The Federal Reserve announces its benchmark rate, which is expected to increase by 25 basis points to 1.25 percent. The Fed is widely expected to raise interest rates by a quarter point to 1.25%, but there's still plenty of anticipation, as analysts will be focusing on the language in the rate statement and as well as the Fed's economic projections. 

The Fed rate statement will be cautious in tone, and dovish regarding additional rate hikes. A dovish message could pour cold water on a rate hike in September and boost gold prices. 

Earlier in the year, three rate hikes in 2017 seemed almost a given, but currently, the odds of a September move are just 28%. There are two key items which could affect gold prices.
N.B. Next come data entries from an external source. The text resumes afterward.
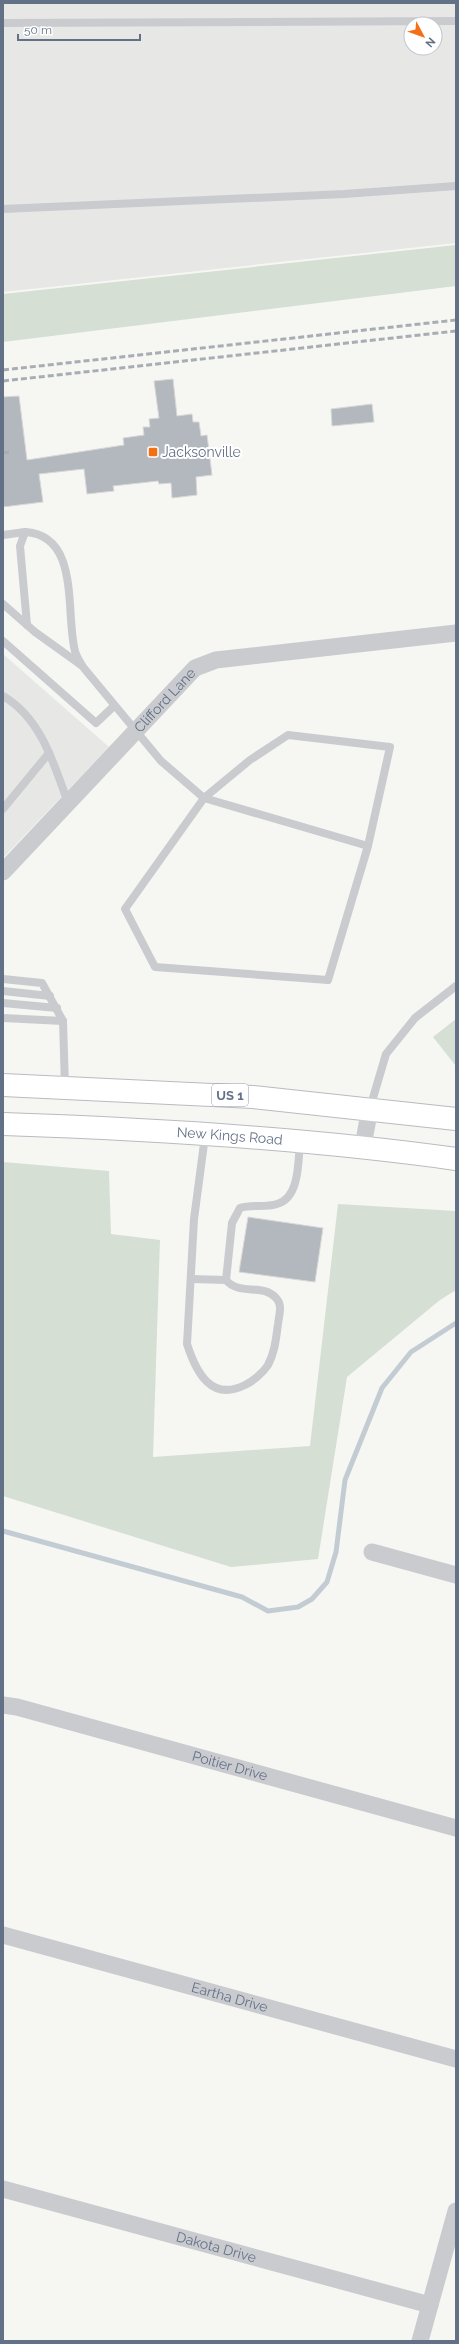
<svg xmlns="http://www.w3.org/2000/svg" width="459" height="2344" viewBox="0 0 459 2344" font-family="Raleway,sans-serif">
  <style>
    .built { fill: #e7e7e6; fill-rule: evenodd }
    .green { fill: #d6dfd4 }
    .lines { fill: none; stroke-linecap: round; stroke-linejoin: round }
    .stream { stroke: #c4ccd3; stroke-width: 5 }
    .building { fill: #b3b8bf; stroke: #d8d8d6 }
    .highway-casing { stroke: #b8bbbf; stroke-width: 24 }
    .lane { stroke: #c9cbcf; stroke-width: 8 }
    .street { stroke: #c9cbcf; stroke-width: 17 }
    .highway { stroke: #fff; stroke-width: 22 }
    .rail { stroke: #a8acb3; stroke-width: 3; stroke-dasharray: 6 3; stroke-linecap: butt }
    .poi-dot { fill: #f57015; stroke: #fff; stroke-width: 1.5 }
    .labels { text-anchor: middle; dominant-baseline: central; stroke-width: 4; stroke-linejoin: round; paint-order: stroke }
    .shield { fill: #fff; stroke: #929cab; stroke-width: 1 }
    .shield-label { font-size: 13px; font-weight: bold; fill: #637187 }
    .poi-label { font-size: 14px; fill: #637187; stroke: #fff; text-anchor: start }
    .street-label { font-size: 14px; fill: #637187; stroke: #fff }
  </style>
  <rect width="100%" height="100%" fill="#f6f7f3"/>
  <g class="built">
    <path d="M3 3H456V243L3 292ZM411 24H435V48H411Z"/>
    <path d="M3 654 109 747 3 858Z"/>
  </g>
  <g class="green">
    <path d="M456 245V286L3 342V294Z"/>
    <path d="M456 1019V1066L433 1037Z"/>
    <path d="M3 1162 109 1171 111 1234 160 1240 153 1457 310 1446 338 1204 456 1211V1290L440 1300 347 1377 318 1559 231 1567 3 1496Z"/>
  </g>
  <g class="lines">
    <path class="stream" d="M3 1531 242 1597 268 1611 298 1607 312 1599 327 1582 336 1552 345 1480 382 1388 411 1352 456 1323"/>
  </g>
  <g class="building">
    <path d="M173 379 177 416 192 414 193 422H199L201 436 207 435 212 475 196 477 197 495 172 498 171 483 159 484 158 481 113 486 114 491 87 494 84 469 39 474 43 502 3 507V397L19 396 27 460 124 445 123 438 144 435 143 427H150L149 419 159 418 154 381Z"/>
    <path d="M372 404 374 422 332 426 331 409Z"/>
    <path d="M248 1217 323 1228 315 1282 239 1272Z"/>
  </g>
  <g class="lines">
    <g class="highway-casing">
      <g id="highway">
        <path d="M3 1085 253 1097 456 1119"/>
        <path id="s5" d="M3 1124C155 1129 305 1138 456 1159"/>
      </g>
    </g>
    <g class="lane">
      <path d="M3 23 456 21"/>
      <path d="M3 209 344 194 456 186"/>
      <path d="M3 535 25 532"/>
      <path d="M3 604 35 632 81 665"/>
      <path d="M27 625 20 546 25 532C81 535 65 614 75 651 76 656 80 662 83 667L161 761 204 798 250 760 288 735 390 747 368 846 328 980 155 967 125 909 204 798 368 846"/>
      <path d="M3 641 96 723 114 706"/>
      <path d="M3 696C41 718 54 764 68 803"/>
      <path d="M3 809 49 753"/>
      <path d="M3 979 42 983 63 1021 65 1087"/>
      <path d="M3 991 50 996"/>
      <path d="M3 1003 57 1008"/>
      <path d="M3 1018 63 1021"/>
      <path d="M370 1108 386 1054 415 1018 456 986"/>
      <path d="M205 1136 194 1219 187 1344C196 1372 211 1402 245 1385 253 1381 263 1373 268 1365 275 1352 276 1338 278 1324 279 1315 283 1305 276 1298 263 1283 239 1296 226 1280L232 1223 240 1208C252 1204 265 1208 277 1204 300 1198 298 1161 300 1142"/>
      <path d="M191 1279 226 1280"/>
    </g>
    <g class="street">
      <path id="s1" d="M3 872 195 668 216 660 456 633"/>
      <path d="M363 1146 370 1108"/>
      <path d="M372 1552 456 1575"/>
      <path id="s2" d="M3 1705 17 1707 456 1828"/>
      <path id="s3" d="M3 1935 456 2059"/>
      <path id="s4" d="M3 2189 430 2305"/>
      <path d="M420 2341 456 2211"/>
    </g>
    <use href="#highway" class="highway"/>
    <g class="rail">
      <path d="M3 370 456 320"/>
      <path d="M3 381 456 331"/>
      <path d="M3 453 11 452"/>
    </g>
  </g>
  <rect class="poi-dot" x="148" y="447" width="10" height="10" rx="2"/>
  <g class="labels">
    <rect class="shield" x="212" y="1084" width="36" height="22" rx="3"/>
    <g class="shield-label">
      <text x="230" y="1095">US 1</text>
    </g>
    <g class="poi-label">
      <text x="162" y="452">Jacksonville</text>
    </g>
    <g class="street-label">
      <text stroke="none"><textPath href="#s1" startOffset="236">Clifford Lane</textPath></text>
      <text stroke="none"><textPath href="#s5" startOffset="227">New Kings Road</textPath></text>
      <text stroke="none"><textPath href="#s2" startOffset="235">Poitier Drive</textPath></text>
      <text stroke="none"><textPath href="#s3" startOffset="235">Eartha Drive</textPath></text>
      <text stroke="none"><textPath href="#s4" startOffset="221">Dakota Drive</textPath></text>
    </g>
  </g>
  <rect width="459" height="2344" fill="none" stroke="#637187" stroke-width="8"/>
  <g transform="translate(423 36) rotate(131)"><circle r="19" fill="#ffffff" stroke="#c1c6cf"/>
  <path d="M0-3L7 15L0 10L-7 15Z" fill="#f57015"/>
  <text y="-6" font-size="11" font-weight="bold" text-anchor="middle" fill="#637187">N</text>
  </g>
  <path d="M18 34v6h122v-6" fill="none" stroke="#637187" stroke-width="2"/>
  <text x="24" y="34" font-size="12" fill="#637187" stroke="#ffffff" stroke-width="3" paint-order="stroke">50 m</text>
</svg>
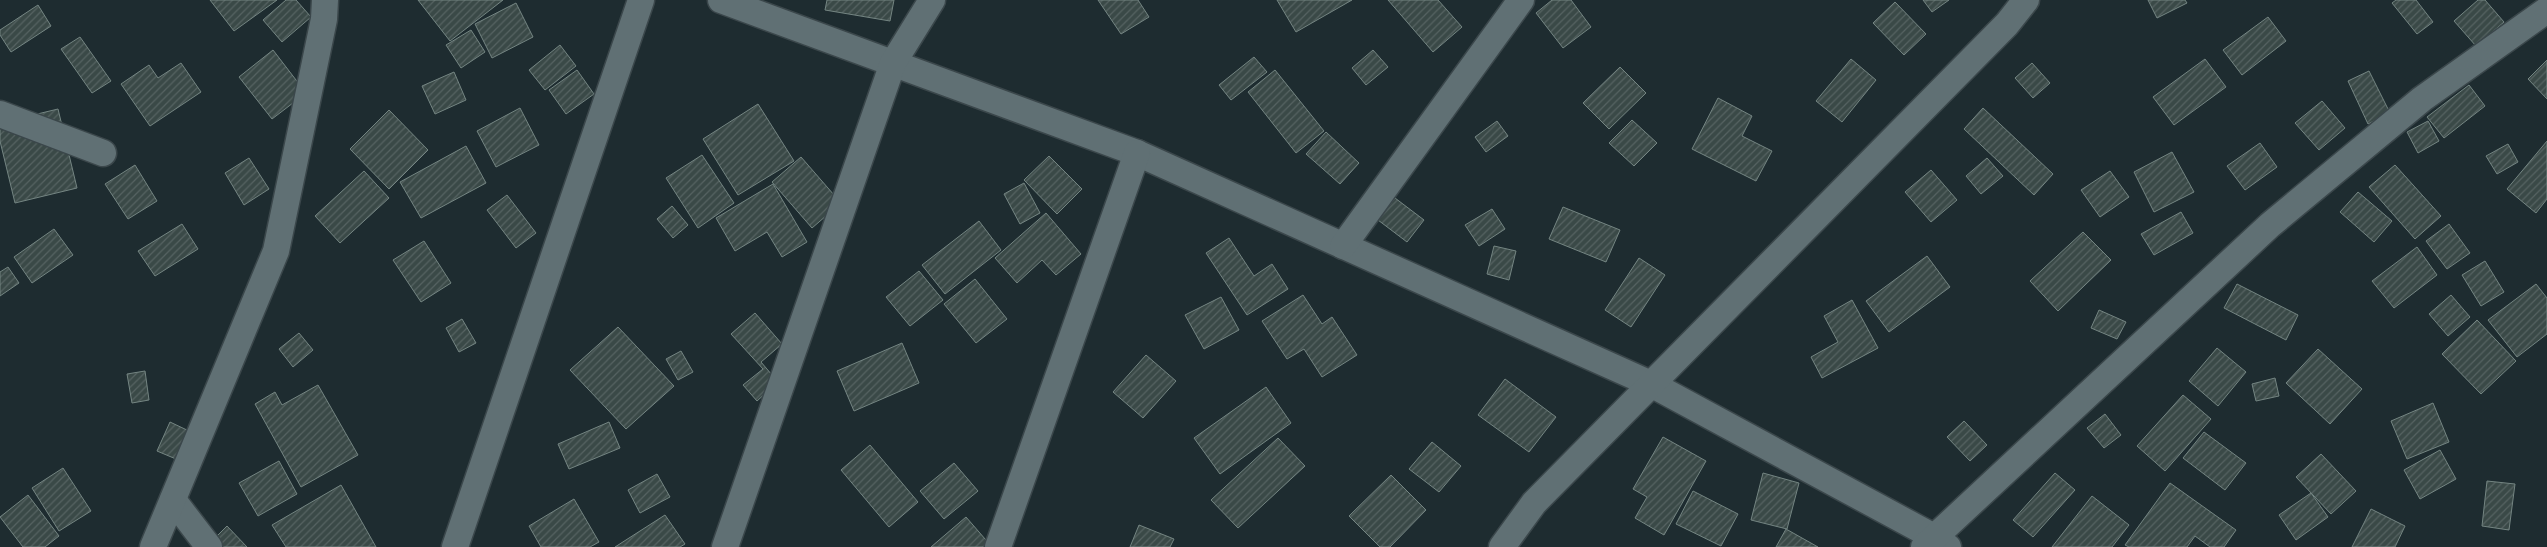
<svg xmlns="http://www.w3.org/2000/svg" width="2547" height="547" viewBox="0 0 2547 547" font-family="'Crimson Pro',serif">
<style>
.building{fill:url(#building-hatch);stroke:#748582}
.lines{fill:none;stroke-linecap:round;stroke-linejoin:round}
.minor-casing{stroke:#3b474b;stroke-width:29}
.minor{stroke:#607074;stroke-width:26}
</style>
<defs>
<pattern id="building-hatch" width="6" height="6" patternUnits="userSpaceOnUse" patternTransform="scale(1.25)"><rect width="6" height="6" fill="#3a4947"/><path d="M-1 1l2-2M0 6l6-6M5 7l2-2" fill="none" stroke="#566362"/></pattern>
</defs>
<rect width="100%" height="100%" fill="#1e2c30"/>
<g class="building">
<path d="M 210,0 L 277,0 L 234,31 Z"/>
<path d="M 286,0 L 296,0 L 311,17 L 282,42 L 263,20 Z"/>
<path d="M 418,0 L 503,0 L 450,41 Z"/>
<path d="M 827,0 L 894,0 L 890,21 L 825,10 Z"/>
<path d="M 1098,0 L 1138,0 L 1149,17 L 1121,34 Z"/>
<path d="M 1277,0 L 1352,0 L 1296,32 Z"/>
<path d="M 1388,0 L 1438,0 L 1462,27 L 1433,52 Z"/>
<path d="M 1552,0 L 1571,0 L 1591,27 L 1563,48 L 1536,13 Z"/>
<path d="M 1923,0 L 1949,0 L 1932,12 Z"/>
<path d="M 2148,0 L 2185,0 L 2187,3 L 2157,18 Z"/>
<path d="M 2396,0 L 2416,0 L 2433,22 L 2417,34 L 2392,3 Z"/>
<path d="M 2478,0 L 2485,0 L 2504,22 L 2476,46 L 2454,21 Z"/>
<path d="M 1895,2 L 1926,34 L 1904,55 L 1873,23 Z"/>
<path d="M 516,3 L 533,37 L 492,58 L 475,24 Z"/>
<path d="M 38,5 L 51,26 L 11,52 L 0,35 L 0,30 Z"/>
<path d="M 2268,17 L 2286,41 L 2242,75 L 2223,50 Z"/>
<path d="M 471,30 L 485,52 L 461,68 L 446,45 Z"/>
<path d="M 80,37 L 111,81 L 92,93 L 61,49 Z"/>
<path d="M 560,45 L 576,66 L 545,90 L 529,70 Z"/>
<path d="M 273,50 L 306,93 L 272,119 L 239,77 Z"/>
<path d="M 1373,50 L 1388,67 L 1366,85 L 1352,68 Z"/>
<path d="M 1254,57 L 1267,72 L 1231,100 L 1219,85 Z"/>
<path d="M 1851,59 L 1876,80 L 1842,122 L 1816,101 Z"/>
<path d="M 2205,59 L 2226,87 L 2174,125 L 2153,97 Z"/>
<path d="M 2547,60 L 2547,99 L 2528,79 Z"/>
<path d="M 181,63 L 201,92 L 150,126 L 121,84 L 149,65 L 158,78 Z"/>
<path d="M 2032,63 L 2050,83 L 2033,98 L 2015,78 Z"/>
<path d="M 1620,67 L 1646,93 L 1609,129 L 1583,103 Z"/>
<path d="M 577,70 L 594,94 L 566,114 L 549,90 Z"/>
<path d="M 1275,70 L 1324,131 L 1296,153 L 1248,92 Z"/>
<path d="M 2369,71 L 2390,113 L 2368,124 L 2348,81 Z"/>
<path d="M 454,72 L 466,100 L 435,114 L 422,86 Z"/>
<path d="M 2469,85 L 2485,106 L 2444,138 L 2427,117 Z"/>
<path d="M 1718,98 L 1752,116 L 1742,136 L 1772,151 L 1756,181 L 1692,149 Z"/>
<path d="M 2322,101 L 2345,128 L 2319,150 L 2295,123 Z"/>
<path d="M 758,104 L 794,161 L 738,195 L 703,139 Z"/>
<path d="M 520,108 L 539,145 L 496,167 L 477,131 Z"/>
<path d="M 1983,108 L 2053,174 L 2034,195 L 1964,129 Z"/>
<path d="M 58,109 L 77,188 L 15,203 L 0,141 L 0,123 Z"/>
<path d="M 389,110 L 428,150 L 389,189 L 350,149 Z"/>
<path d="M 1632,120 L 1657,143 L 1634,166 L 1609,143 Z"/>
<path d="M 1497,121 L 1508,136 L 1486,152 L 1475,137 Z"/>
<path d="M 2428,121 L 2439,141 L 2418,153 L 2407,132 Z"/>
<path d="M 1326,132 L 1359,163 L 1340,184 L 1306,154 Z"/>
<path d="M 2547,141 L 2547,199 L 2536,213 L 2507,189 Z"/>
<path d="M 2260,143 L 2277,167 L 2245,190 L 2227,166 Z"/>
<path d="M 2508,144 L 2518,162 L 2497,174 L 2486,156 Z"/>
<path d="M 466,146 L 486,183 L 421,218 L 400,182 Z"/>
<path d="M 2172,152 L 2194,192 L 2154,212 L 2134,172 Z"/>
<path d="M 702,155 L 734,203 L 698,228 L 666,178 Z"/>
<path d="M 1049,156 L 1082,189 L 1057,214 L 1024,180 Z"/>
<path d="M 801,157 L 841,203 L 812,228 L 772,182 Z"/>
<path d="M 249,158 L 269,189 L 244,205 L 225,173 Z"/>
<path d="M 1987,158 L 2003,176 L 1981,194 L 1966,176 Z"/>
<path d="M 135,165 L 157,201 L 128,219 L 105,184 Z"/>
<path d="M 2395,165 L 2441,216 L 2415,239 L 2369,187 Z"/>
<path d="M 1931,170 L 1957,200 L 1931,222 L 1905,192 Z"/>
<path d="M 364,171 L 389,198 L 340,243 L 315,216 Z"/>
<path d="M 2110,171 L 2129,197 L 2100,217 L 2081,190 Z"/>
<path d="M 1024,183 L 1040,213 L 1020,224 L 1004,194 Z"/>
<path d="M 773,184 L 807,242 L 782,257 L 767,232 L 735,251 L 716,218 Z"/>
<path d="M 2358,192 L 2392,221 L 2374,242 L 2340,212 Z"/>
<path d="M 507,195 L 536,233 L 516,248 L 487,210 Z"/>
<path d="M 1395,198 L 1424,220 L 1407,242 L 1378,220 Z"/>
<path d="M 672,206 L 688,225 L 673,238 L 657,219 Z"/>
<path d="M 1563,207 L 1620,230 L 1606,262 L 1549,239 Z"/>
<path d="M 1492,209 L 1505,229 L 1479,246 L 1465,225 Z"/>
<path d="M 2181,212 L 2193,233 L 2154,255 L 2141,234 Z"/>
<path d="M 1046,213 L 1081,254 L 1056,275 L 1042,260 L 1017,283 L 995,258 Z"/>
<path d="M 979,221 L 1001,250 L 945,294 L 922,265 Z"/>
<path d="M 182,224 L 198,249 L 155,276 L 138,251 Z"/>
<path d="M 2449,224 L 2470,253 L 2447,269 L 2426,241 Z"/>
<path d="M 54,229 L 73,255 L 32,283 L 14,257 Z"/>
<path d="M 2083,232 L 2111,260 L 2058,311 L 2030,281 Z"/>
<path d="M 1229,238 L 1254,276 L 1272,264 L 1288,289 L 1247,315 L 1206,253 Z"/>
<path d="M 424,241 L 451,283 L 421,302 L 393,260 Z"/>
<path d="M 1494,246 L 1516,251 L 1509,280 L 1487,274 Z"/>
<path d="M 2417,247 L 2437,275 L 2394,308 L 2372,281 Z"/>
<path d="M 1927,256 L 1950,287 L 1889,332 L 1866,301 Z"/>
<path d="M 1639,258 L 1665,275 L 1631,327 L 1605,310 Z"/>
<path d="M 2485,261 L 2504,292 L 2481,306 L 2462,275 Z"/>
<path d="M 8,267 L 19,283 L 0,296 L 0,272 Z"/>
<path d="M 919,271 L 943,300 L 910,326 L 886,297 Z"/>
<path d="M 975,279 L 1007,319 L 976,343 L 944,304 Z"/>
<path d="M 2237,284 L 2298,315 L 2286,340 L 2224,308 Z"/>
<path d="M 2536,284 L 2547,298 L 2547,334 L 2517,357 L 2488,320 Z"/>
<path d="M 1303,295 L 1322,324 L 1332,317 L 1357,355 L 1322,377 L 1304,349 L 1287,359 L 1262,321 Z"/>
<path d="M 2451,295 L 2470,317 L 2448,336 L 2429,314 Z"/>
<path d="M 1221,297 L 1239,330 L 1204,349 L 1185,315 Z"/>
<path d="M 1852,300 L 1878,348 L 1822,378 L 1811,357 L 1838,342 L 1824,316 Z"/>
<path d="M 2099,310 L 2126,322 L 2117,339 L 2091,328 Z"/>
<path d="M 755,313 L 782,344 L 761,362 L 778,382 L 757,401 L 743,385 L 763,369 L 731,334 Z"/>
<path d="M 462,319 L 476,343 L 459,352 L 446,328 Z"/>
<path d="M 2477,320 L 2516,361 L 2481,394 L 2442,354 Z"/>
<path d="M 618,327 L 674,386 L 626,429 L 570,370 Z"/>
<path d="M 299,333 L 313,350 L 293,367 L 279,349 Z"/>
<path d="M 902,343 L 919,383 L 854,411 L 837,371 Z"/>
<path d="M 2217,348 L 2246,372 L 2218,406 L 2189,381 Z"/>
<path d="M 2318,349 L 2362,389 L 2330,424 L 2286,383 Z"/>
<path d="M 681,351 L 693,372 L 678,380 L 666,359 Z"/>
<path d="M 1146,355 L 1176,381 L 1143,418 L 1113,392 Z"/>
<path d="M 145,371 L 149,400 L 132,403 L 127,374 Z"/>
<path d="M 2275,378 L 2279,396 L 2256,401 L 2252,384 Z"/>
<path d="M 1505,379 L 1556,417 L 1529,452 L 1478,415 Z"/>
<path d="M 318,385 L 358,455 L 301,487 L 255,404 L 275,392 L 282,405 Z"/>
<path d="M 1266,387 L 1291,423 L 1220,474 L 1194,438 Z"/>
<path d="M 2183,395 L 2211,419 L 2165,471 L 2137,446 Z"/>
<path d="M 2433,403 L 2449,442 L 2407,459 L 2391,421 Z"/>
<path d="M 2105,414 L 2121,435 L 2104,448 L 2087,428 Z"/>
<path d="M 1964,421 L 1987,445 L 1970,461 L 1947,437 Z"/>
<path d="M 170,422 L 189,431 L 176,459 L 157,451 Z"/>
<path d="M 609,422 L 620,448 L 569,469 L 558,444 Z"/>
<path d="M 2204,432 L 2246,463 L 2225,490 L 2183,458 Z"/>
<path d="M 1663,437 L 1706,461 L 1664,535 L 1635,518 L 1647,497 L 1633,489 Z"/>
<path d="M 1278,438 L 1305,466 L 1238,528 L 1211,500 Z"/>
<path d="M 1432,442 L 1461,466 L 1439,492 L 1409,469 Z"/>
<path d="M 870,445 L 918,502 L 889,527 L 841,470 Z"/>
<path d="M 2440,450 L 2456,479 L 2420,499 L 2404,470 Z"/>
<path d="M 2321,454 L 2356,491 L 2331,514 L 2296,477 Z"/>
<path d="M 279,461 L 297,494 L 258,516 L 239,483 Z"/>
<path d="M 954,463 L 978,491 L 944,519 L 920,491 Z"/>
<path d="M 63,468 L 91,511 L 59,531 L 32,488 Z"/>
<path d="M 1763,473 L 1799,483 L 1787,529 L 1751,520 Z"/>
<path d="M 2055,473 L 2075,490 L 2033,537 L 2013,520 Z"/>
<path d="M 657,474 L 670,497 L 640,513 L 628,490 Z"/>
<path d="M 1391,475 L 1426,510 L 1390,547 L 1380,547 L 1349,516 Z"/>
<path d="M 2487,481 L 2515,484 L 2509,530 L 2482,526 Z"/>
<path d="M 2170,483 L 2236,530 L 2224,547 L 2210,547 L 2195,536 L 2187,547 L 2129,547 L 2125,545 Z"/>
<path d="M 341,485 L 376,547 L 286,547 L 272,525 Z"/>
<path d="M 1693,491 L 1738,514 L 1721,546 L 1676,524 Z"/>
<path d="M 2311,493 L 2328,517 L 2296,540 L 2279,515 Z"/>
<path d="M 28,495 L 59,536 L 45,547 L 23,547 L 0,517 Z"/>
<path d="M 2092,496 L 2129,525 L 2112,547 L 2052,547 Z"/>
<path d="M 574,499 L 599,542 L 590,547 L 541,547 L 529,526 Z"/>
<path d="M 2371,509 L 2405,526 L 2395,547 L 2352,547 Z"/>
<path d="M 665,515 L 685,544 L 680,547 L 615,547 Z"/>
<path d="M 966,517 L 992,547 L 931,547 Z"/>
<path d="M 1139,525 L 1174,539 L 1170,547 L 1130,547 Z"/>
<path d="M 227,526 L 247,547 L 206,547 Z"/>
<path d="M 1786,529 L 1818,547 L 1776,547 Z"/>
</g>
<g class="lines">
<defs>
<g id="minor">
<path d="M 721,0 L 1137,153 L 1651,384 L 1934,537 L 1948,547"/>
<path d="M 0,114 L 103,153"/>
<path d="M 1343,246 L 1521,0"/>
<path d="M 173,500 L 209,547"/>
<path d="M 153,547 L 276,251 L 324,19 L 325,0"/>
<path d="M 455,547 L 641,0"/>
<path d="M 725,547 L 893,63 L 932,0"/>
<path d="M 998,547 L 1137,153"/>
<path d="M 1502,547 L 1534,503 L 2007,24 L 2026,0"/>
<path d="M 1924,547 L 2270,225 L 2422,99 L 2547,10"/>
</g>
</defs>
<use href="#minor" class="minor-casing"/>
<use href="#minor" class="minor"/>
</g>
</svg>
First, the Fed Economic Projections will detail forecasts of inflation, growth and unemployment, and most importantly, the rate hike path. 


With the US economy performing better in the second quarter, there's a strong likelihood that the Fed will not moderate its rate hike projections,which is good news for the dollar. 

Secondly, the markets will be looking for details regarding its plan to lower the $4.2 trillion balance sheet. If the Fed outlines a plan to reduce its holding in H2, the dollar could respond positively.